▸ **CONSEGNE**:
• 1. Rispondi a queste domande sul brano riguardante il collegamento su rotaia tra Oltradige e Bolzano:
(a) Chi era assessore alla mobilità all'epoca del quarto Put del Comune di Bolzano?
(b) Quali Comuni hanno commissionato lo studio di fattibilità del 2008?
(c) Quale delle due varianti ipotizzate per Bolzano viene preferita?
• 2. Indica se ciascuna affermazione concorda con il brano sul collegamento su rotaia tra Oltradige e Bolzano:
(a) Lo studio di fattibilità del 2008 fu affidato a ingegneri della Technische Universität di Vienna.
(b) I costi di costruzione dell'intera tratta superano i 250 milioni di euro.
(c) La seconda variante per Bolzano passa per piazza Verdi.

▸ **ESTRATTO FORNITO**:
2007 – Nel quarto Put del Comune di Bolzano (sindaco Luigi Spagnolli, assessore alla mobilità Klaus Ladinser) si afferma genericamente che si sta esaminando l’eventualità di un collegamento in sede fissa con Caldaro e Laives; si continua a parlare dello spostamento del tracciato della A22 e del tunnel sotto Monte Tondo.
2008 – Arriva lo “Studio di fattibilità per la realizzazione di un sistema di trasporto pubblico su rotaia tra l’Oltradige e Bolzano”, commissionato dai Comuni di Bolzano, Appiano e Caldaro agli ingegneri Hermann Knoflacher e Harald Frey della Technische Universität di Vienna. Per Bolzano vengono ipotizzate due varianti: la prima lungo viale Druso, via Marconi, piazza Verdi e via Garibaldi; la seconda per via Milano, via Torino e via Firenze. Si preferisce la prima, lungo via Druso a doppio binario. I costi di costruzione per l’intera tratta oscillano tra i 195 ed i 225 milioni di euro, il tempo di percorrenza tra 29 e 40 minuti.

[Voci memorizzate]

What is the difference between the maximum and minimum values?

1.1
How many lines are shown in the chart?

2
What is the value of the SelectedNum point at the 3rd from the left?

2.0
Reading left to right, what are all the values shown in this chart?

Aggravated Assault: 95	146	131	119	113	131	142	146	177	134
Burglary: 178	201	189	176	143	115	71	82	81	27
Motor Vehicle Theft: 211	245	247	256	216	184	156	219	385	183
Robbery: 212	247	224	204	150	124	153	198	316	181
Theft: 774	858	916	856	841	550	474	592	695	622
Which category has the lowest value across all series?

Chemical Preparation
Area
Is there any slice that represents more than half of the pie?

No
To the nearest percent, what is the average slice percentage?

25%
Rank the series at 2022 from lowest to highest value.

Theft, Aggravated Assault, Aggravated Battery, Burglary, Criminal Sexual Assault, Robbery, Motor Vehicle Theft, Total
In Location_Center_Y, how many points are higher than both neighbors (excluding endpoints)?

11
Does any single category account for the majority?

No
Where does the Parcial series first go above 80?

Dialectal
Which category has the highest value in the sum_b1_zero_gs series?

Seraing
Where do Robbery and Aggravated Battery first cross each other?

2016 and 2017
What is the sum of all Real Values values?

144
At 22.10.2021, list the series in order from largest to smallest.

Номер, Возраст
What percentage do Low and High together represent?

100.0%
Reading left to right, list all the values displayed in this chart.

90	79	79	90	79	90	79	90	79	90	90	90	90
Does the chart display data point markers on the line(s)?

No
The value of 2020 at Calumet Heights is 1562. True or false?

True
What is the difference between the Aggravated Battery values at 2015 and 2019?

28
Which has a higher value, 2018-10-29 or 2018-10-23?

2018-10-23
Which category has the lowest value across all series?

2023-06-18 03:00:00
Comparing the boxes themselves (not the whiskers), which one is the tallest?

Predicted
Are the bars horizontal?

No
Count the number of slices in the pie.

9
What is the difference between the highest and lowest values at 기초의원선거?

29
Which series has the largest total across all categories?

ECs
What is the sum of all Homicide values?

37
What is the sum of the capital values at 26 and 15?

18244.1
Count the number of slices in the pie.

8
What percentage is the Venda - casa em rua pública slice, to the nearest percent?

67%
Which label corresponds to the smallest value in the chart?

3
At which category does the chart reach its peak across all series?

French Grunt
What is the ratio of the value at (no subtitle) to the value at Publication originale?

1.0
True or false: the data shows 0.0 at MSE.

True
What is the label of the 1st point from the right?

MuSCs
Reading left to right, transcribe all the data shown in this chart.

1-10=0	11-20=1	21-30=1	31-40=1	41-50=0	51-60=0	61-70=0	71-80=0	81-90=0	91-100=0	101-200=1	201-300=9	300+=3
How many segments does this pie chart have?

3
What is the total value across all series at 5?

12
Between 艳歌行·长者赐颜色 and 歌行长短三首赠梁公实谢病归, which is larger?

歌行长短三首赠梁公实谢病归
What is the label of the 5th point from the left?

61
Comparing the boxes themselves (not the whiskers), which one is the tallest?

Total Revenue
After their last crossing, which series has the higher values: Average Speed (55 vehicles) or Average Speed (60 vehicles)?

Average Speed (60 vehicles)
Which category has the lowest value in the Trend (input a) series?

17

▸ **RISPOSTE**:
• 1.
(a) Klaus Ladinser.
(b) Bolzano, Appiano e Caldaro.
(c) La prima, lungo via Druso a doppio binario.

• 2.
(a) Sì: "agli ingegneri Hermann Knoflacher e Harald Frey della Technische Universität di Vienna".
(b) No: "oscillano tra i 195 ed i 225 milioni di euro".
(c) No: "la seconda per via Milano, via Torino e via Firenze".